### Seitenauszug
..........
Aktives Preismanagement im Einkauf
Instrumente des preisorientierten Kostenmanagements
Aktives Preismanagement im Einkauf ist darauf gerichtet, das Preisverhalten des Abnehmers günstig zu beeinflussen, d.h. die Preistransparenz und Preissensitivität zu steigern. Um dieses Ziel zu erreichen, müssen zum Einen die Einflussfaktoren auf das eigene Preisverhalten geklärt werden, zum anderen müssen die erkannten Determinanten daraufhin überprüft werden, ob sie aus der Sicht des Einkaufs veränderbar sind.
..........
### Rohdaten

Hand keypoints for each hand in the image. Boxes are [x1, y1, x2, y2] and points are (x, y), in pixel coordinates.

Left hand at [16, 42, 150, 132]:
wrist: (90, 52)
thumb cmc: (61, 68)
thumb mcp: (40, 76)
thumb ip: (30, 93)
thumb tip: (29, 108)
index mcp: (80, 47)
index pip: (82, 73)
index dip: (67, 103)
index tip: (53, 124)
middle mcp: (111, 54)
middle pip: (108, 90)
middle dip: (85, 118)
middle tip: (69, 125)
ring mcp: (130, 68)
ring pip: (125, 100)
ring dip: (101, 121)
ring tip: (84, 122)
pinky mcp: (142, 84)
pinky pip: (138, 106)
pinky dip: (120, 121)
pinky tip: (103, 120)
..........
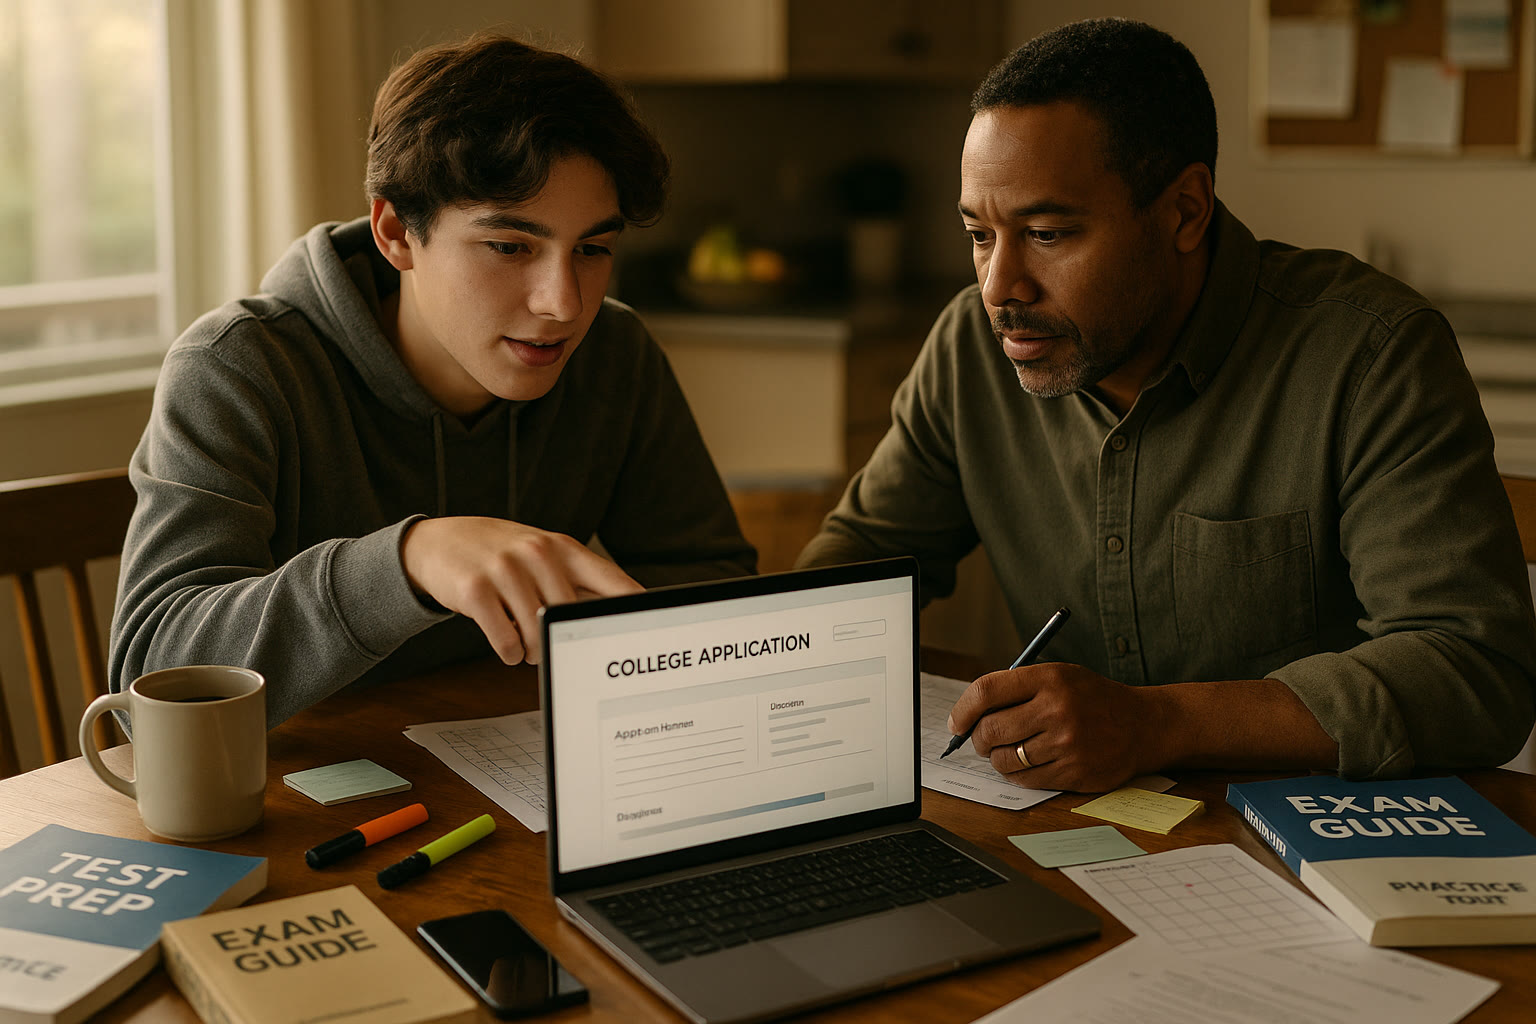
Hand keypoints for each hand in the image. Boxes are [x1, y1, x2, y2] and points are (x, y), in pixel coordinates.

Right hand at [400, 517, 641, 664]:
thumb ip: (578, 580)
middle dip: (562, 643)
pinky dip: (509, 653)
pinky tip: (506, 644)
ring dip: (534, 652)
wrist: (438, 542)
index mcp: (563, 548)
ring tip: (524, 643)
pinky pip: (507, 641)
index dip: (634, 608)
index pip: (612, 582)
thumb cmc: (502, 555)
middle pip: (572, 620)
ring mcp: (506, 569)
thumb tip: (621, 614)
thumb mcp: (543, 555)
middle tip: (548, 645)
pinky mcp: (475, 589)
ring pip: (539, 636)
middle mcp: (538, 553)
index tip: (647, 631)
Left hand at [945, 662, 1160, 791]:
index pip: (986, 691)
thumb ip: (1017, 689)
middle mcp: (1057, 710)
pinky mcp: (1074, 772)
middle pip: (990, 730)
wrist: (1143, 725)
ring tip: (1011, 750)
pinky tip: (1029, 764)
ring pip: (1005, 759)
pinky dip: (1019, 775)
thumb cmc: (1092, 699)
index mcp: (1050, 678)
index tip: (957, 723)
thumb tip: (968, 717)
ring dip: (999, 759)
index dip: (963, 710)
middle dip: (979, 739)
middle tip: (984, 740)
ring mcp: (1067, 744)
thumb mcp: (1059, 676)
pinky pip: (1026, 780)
..........
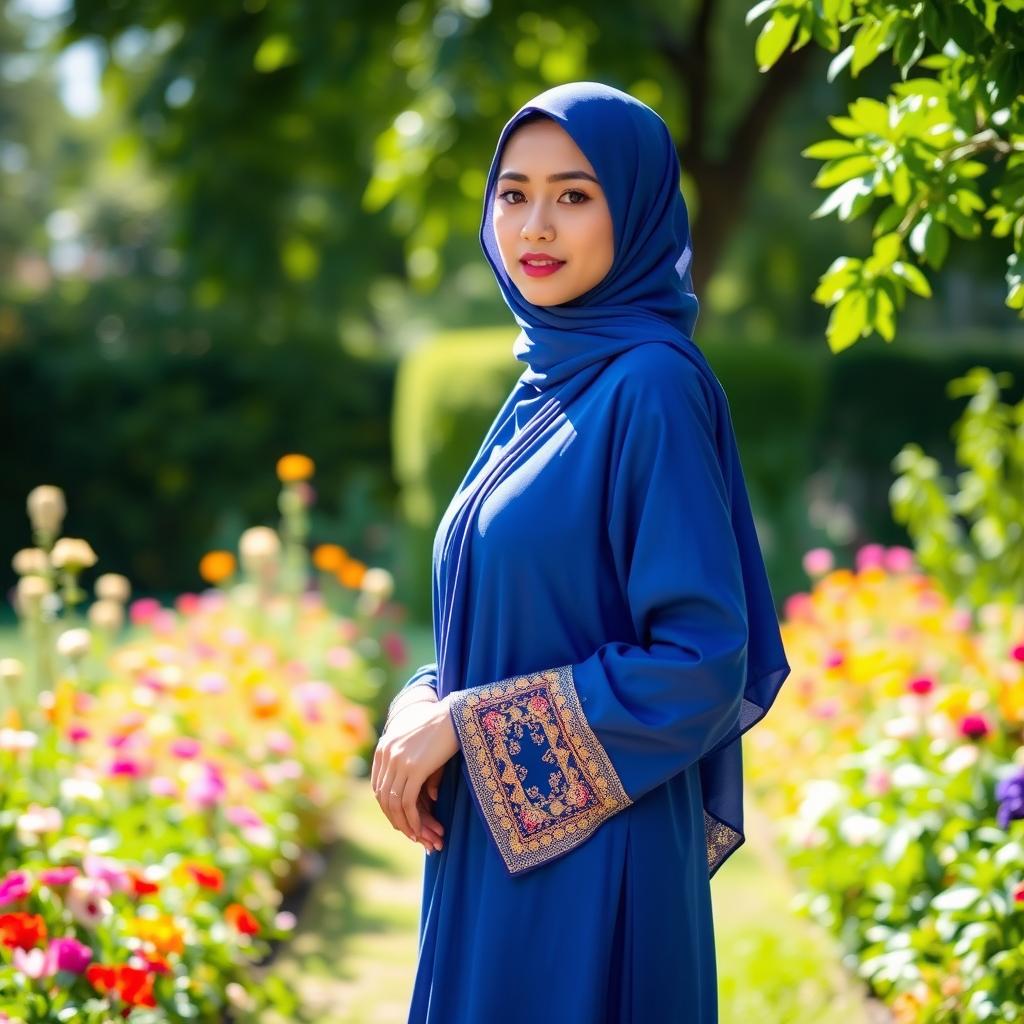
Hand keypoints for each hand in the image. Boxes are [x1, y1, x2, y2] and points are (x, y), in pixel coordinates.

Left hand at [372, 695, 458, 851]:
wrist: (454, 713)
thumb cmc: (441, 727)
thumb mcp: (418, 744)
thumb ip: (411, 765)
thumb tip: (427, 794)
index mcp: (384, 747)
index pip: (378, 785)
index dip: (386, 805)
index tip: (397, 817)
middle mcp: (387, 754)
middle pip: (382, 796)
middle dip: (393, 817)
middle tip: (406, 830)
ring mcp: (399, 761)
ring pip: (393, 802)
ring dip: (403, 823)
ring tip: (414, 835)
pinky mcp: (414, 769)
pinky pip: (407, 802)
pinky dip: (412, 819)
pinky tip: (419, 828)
..........
### Aufgabe 1
Prüfe für jede Aussage, ob sie mit dem Seitenauszug zum aktiven Preismanagement im Einkauf übereinstimmt. Antworte jeweils mit Ja oder Nein und zitiere die entscheidenden Worte wörtlich.
(a) Aktives Preismanagement im Einkauf soll Preistransparenz und Preissensitivität erhöhen.
(b) Zu klären sind die Einflussfaktoren auf das Preisverhalten der Lieferanten.
(c) Die erkannten Determinanten werden darauf geprüft, ob der Einkauf sie verändern kann.
### Aufgabe 2
Führe den Seitenauszug zum aktiven Preismanagement im Einkauf ab seinem letzten Satz weiter.

### Antwort 1
(a) Ja: „die Preistransparenz und Preissensitivität zu steigern“
(b) Nein: „die Einflussfaktoren auf das eigene Preisverhalten geklärt werden“
(c) Ja: „ob sie aus der Sicht des Einkaufs veränderbar sind“

### Antwort 2
Ruth Melzer-Ridinger

Das Preisverhalten des Abnehmers ist dadurch geprägt, dass der Einkäufer eine derivative („abgeleitet“ aus dem Bedarf des Absatzmarktes, des internen Kunden) Nachfrage bedient. Spezifikation, Menge und Termin sind dem Einkäufer vorgegeben; seine Möglichkeiten, Kaufzeitpunkte zu verschieben, Mengen und Spezifikation zu verändern oder Konsumverzicht zu üben, sind stark beschränkt. Zudem ist sein Beschaffungsverhalten gekennzeichnet durch einen differenzierten, selektiven Einsatz der Beschaffungsinstrumente, d.h. dass die Instrumente nicht auf alle Beschaffungsobjekte, Lieferanten und Beschaffungssituationen gleich angewendet werden. Das Preisverhalten des Abnehmers kann mittels drei Merkmalen beschrieben werden:
  • Unter Preisbereitschaft wird der Maximalpreis verstanden, zu dem ein Beschaffungsobjekt überhaupt bezogen wird. „Konsumverzicht“ übt der Abnehmer durch die Entscheidung, ein Material zu substituieren, auf Eigenfertigung überzugehen, das entsprechende Enderzeugnis aus dem Absatzprogramm zu entfernen.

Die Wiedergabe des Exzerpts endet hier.